Tuesday, November 11, 2008


It's been almost a year now since I've been writing Java codes since I was deployed to my current project. I used to write .NET C# codes for almost 4 years back in the academic world. Just yesterday, I was given a change to apply my .NET skills again to solve a real-world problem and fix a bug in a special browser application. In my experience in Java, I have been using "throws" keyword when writing a library to require the caller to catch exceptions that could possibly occur in the library. This feature is called "Checked Exceptions". But, I was surprised to find out that C# does not support this feature. So, i did a few searches on why did'nt Anders Hejlsberg, the lead designer of C# Language, didn't include this when in fact I find it useful when I was writing in Java. Then I found this interesting link which describes the reason behind this.

The converstation in the article state clearly that the designer decided not to include checked exceptions in C#. I like the lines Anders said when he was asked if there was disagreement in the C# design team about checked exceptions.

Anders Hejlsberg: No, I think there was fairly broad agreement in our design group.

C# is basically silent on the checked exceptions issue. Once a better solution is known—and trust me we continue to think about it—we can go back and actually put something in place.

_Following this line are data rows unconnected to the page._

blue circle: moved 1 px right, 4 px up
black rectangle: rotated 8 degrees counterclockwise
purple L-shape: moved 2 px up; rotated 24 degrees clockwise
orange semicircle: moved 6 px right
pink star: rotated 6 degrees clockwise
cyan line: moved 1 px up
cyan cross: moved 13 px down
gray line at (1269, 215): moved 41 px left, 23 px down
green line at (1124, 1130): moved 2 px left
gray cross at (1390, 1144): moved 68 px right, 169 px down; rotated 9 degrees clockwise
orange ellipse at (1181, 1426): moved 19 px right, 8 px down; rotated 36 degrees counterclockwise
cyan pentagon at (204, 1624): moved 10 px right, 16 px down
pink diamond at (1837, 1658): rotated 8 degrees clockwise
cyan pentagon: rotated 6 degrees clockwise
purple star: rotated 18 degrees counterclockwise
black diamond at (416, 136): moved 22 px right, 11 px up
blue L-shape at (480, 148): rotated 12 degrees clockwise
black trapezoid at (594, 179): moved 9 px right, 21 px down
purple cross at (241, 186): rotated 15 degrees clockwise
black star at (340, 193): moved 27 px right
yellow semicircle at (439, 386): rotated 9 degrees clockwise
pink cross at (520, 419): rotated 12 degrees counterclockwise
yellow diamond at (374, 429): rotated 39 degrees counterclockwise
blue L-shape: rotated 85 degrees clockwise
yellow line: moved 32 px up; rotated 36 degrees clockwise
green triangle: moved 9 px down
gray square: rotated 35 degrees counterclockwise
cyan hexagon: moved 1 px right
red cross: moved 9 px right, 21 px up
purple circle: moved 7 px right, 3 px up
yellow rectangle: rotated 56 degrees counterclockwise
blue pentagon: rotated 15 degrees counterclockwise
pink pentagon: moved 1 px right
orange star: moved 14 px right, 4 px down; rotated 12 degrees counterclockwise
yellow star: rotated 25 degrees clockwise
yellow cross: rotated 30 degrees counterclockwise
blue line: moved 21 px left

I'm a strong believer that if you don't have anything right to say, or anything that moves the art forward, then you'd better just be completely silent and neutral, as opposed to trying to lay out a framework.

If you ask beginning programmers to write a calendar control, they often think to themselves, "Oh, I'm going to write the world's best calendar control! It's going to be polymorphic with respect to the kind of calendar. It will have displayers, and mungers, and this, that, and the other." They need to ship a calendar application in two months. They put all this infrastructure into place in the control, and then spend two days writing a crappy calendar application on top of it. They'll think, "In the next version of the application, I'm going to do so much more."

Once they start thinking about how they're actually going to implement all of these other concretizations of their abstract design, however, it turns out that their design is completely wrong. And now they've painted themself into a corner, and they have to throw the whole thing out. I have seen that over and over. I'm a strong believer in being minimalistic. Unless you actually are going to solve the general problem, don't try and put in place a framework for solving a specific one, because you don't know what that framework should look like.

Bruce Eckel: The Extreme Programmers say, "Do the simplest thing that could possibly work."

Anders Hejlsberg: Yeah, well, Einstein said that, "Do the simplest thing possible, but no simpler." The concern I have about checked exceptions is the handcuffs they put on programmers. You see programmers picking up new APIs that have all these throws clauses, and then you see how convoluted their code gets, and you realize the checked exceptions aren't helping them any. It is sort of these dictatorial API designers telling you how to do your exception handling. They should not be doing that.

I have a total agreement on the handcuffs thing. I didn't realize that until I read this. I used to think that checked exception is very useful, well.. maybe it is in some ways like reminding the programmer to always catch such exceptions.. like what i did in my previous Java codes. But I also had these feeling of having no choice when the compiler tells you what to do specially when you call a method in a compiled library that throws more than 5 exceptions. What if you call 50 methods in this library and each throws 3 different kinds of exceptions? Hmm... all I can say is that I felt the handcuffs Anders was referring too. You don't want to put handcuffs to other programmer/users of your library, don't you?